EXERCISE DESCRIPTION: When you output the records, match them exactly and omit any picture they include.

(Extracted page text data)
........

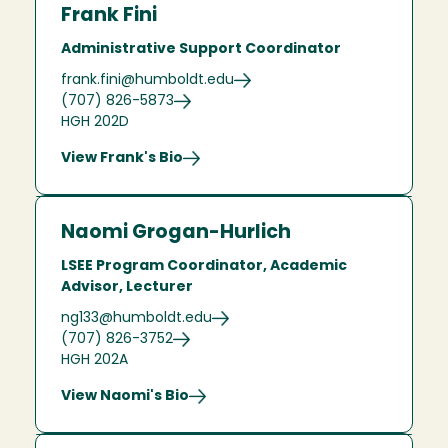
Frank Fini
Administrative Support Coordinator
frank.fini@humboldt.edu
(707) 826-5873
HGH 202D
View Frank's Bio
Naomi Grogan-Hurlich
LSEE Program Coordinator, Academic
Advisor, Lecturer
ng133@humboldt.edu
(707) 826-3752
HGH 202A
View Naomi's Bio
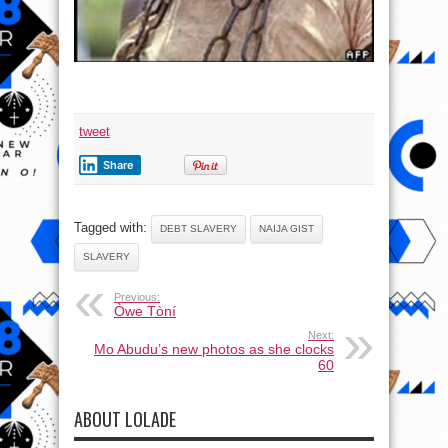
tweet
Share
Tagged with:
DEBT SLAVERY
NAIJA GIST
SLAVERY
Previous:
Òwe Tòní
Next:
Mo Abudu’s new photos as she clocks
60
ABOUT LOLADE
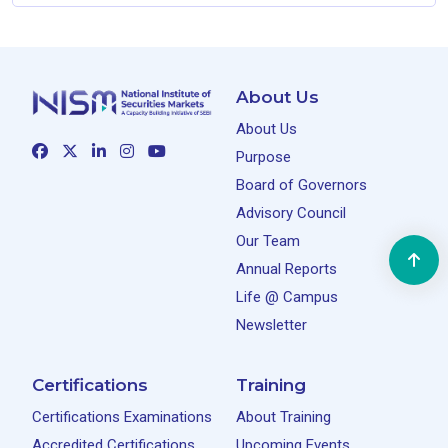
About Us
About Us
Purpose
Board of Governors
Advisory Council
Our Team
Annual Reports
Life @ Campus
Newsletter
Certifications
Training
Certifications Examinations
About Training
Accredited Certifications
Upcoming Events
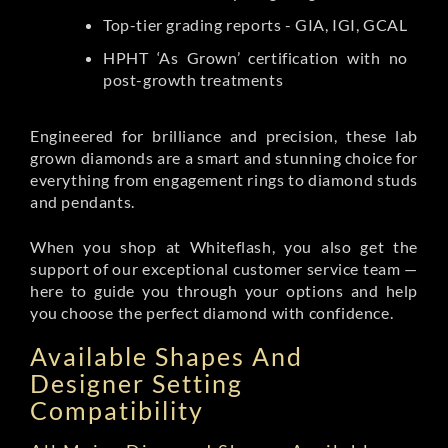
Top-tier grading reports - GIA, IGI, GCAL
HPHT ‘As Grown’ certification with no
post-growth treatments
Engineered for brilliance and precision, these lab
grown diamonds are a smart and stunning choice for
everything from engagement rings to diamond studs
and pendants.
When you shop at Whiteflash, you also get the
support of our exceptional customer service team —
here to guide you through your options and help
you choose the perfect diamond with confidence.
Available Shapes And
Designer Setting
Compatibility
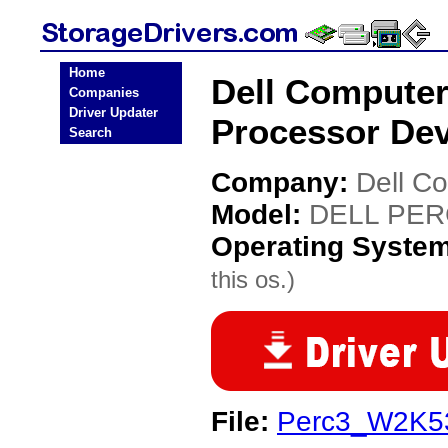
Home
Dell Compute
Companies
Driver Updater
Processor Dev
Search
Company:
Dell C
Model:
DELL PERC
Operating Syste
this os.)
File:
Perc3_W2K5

........

ANSWER SPACE:
Frank Fini
Administrative Support Coordinator
frank.fini@humboldt.edu
(707) 826-5873
HGH 202D
View Frank's Bio
Naomi Grogan-Hurlich
LSEE Program Coordinator, Academic
Advisor, Lecturer
ng133@humboldt.edu
(707) 826-3752
HGH 202A
View Naomi's Bio
tweet
Share
Tagged with:
DEBT SLAVERY
NAIJA GIST
SLAVERY
Previous:
Òwe Tòní
Next:
Mo Abudu’s new photos as she clocks
60
ABOUT LOLADE
About Us
About Us
Purpose
Board of Governors
Advisory Council
Our Team
Annual Reports
Life @ Campus
Newsletter
Certifications
Training
Certifications Examinations
About Training
Accredited Certifications
Upcoming Events
Top-tier grading reports - GIA, IGI, GCAL
HPHT ‘As Grown’ certification with no
post-growth treatments
Engineered for brilliance and precision, these lab
grown diamonds are a smart and stunning choice for
everything from engagement rings to diamond studs
and pendants.
When you shop at Whiteflash, you also get the
support of our exceptional customer service team —
here to guide you through your options and help
you choose the perfect diamond with confidence.
Available Shapes And
Designer Setting
Compatibility
Home
Dell Compute
Companies
Driver Updater
Processor Dev
Search
Company:
Dell C
Model:
DELL PERC
Operating Syste
this os.)
File:
Perc3_W2K5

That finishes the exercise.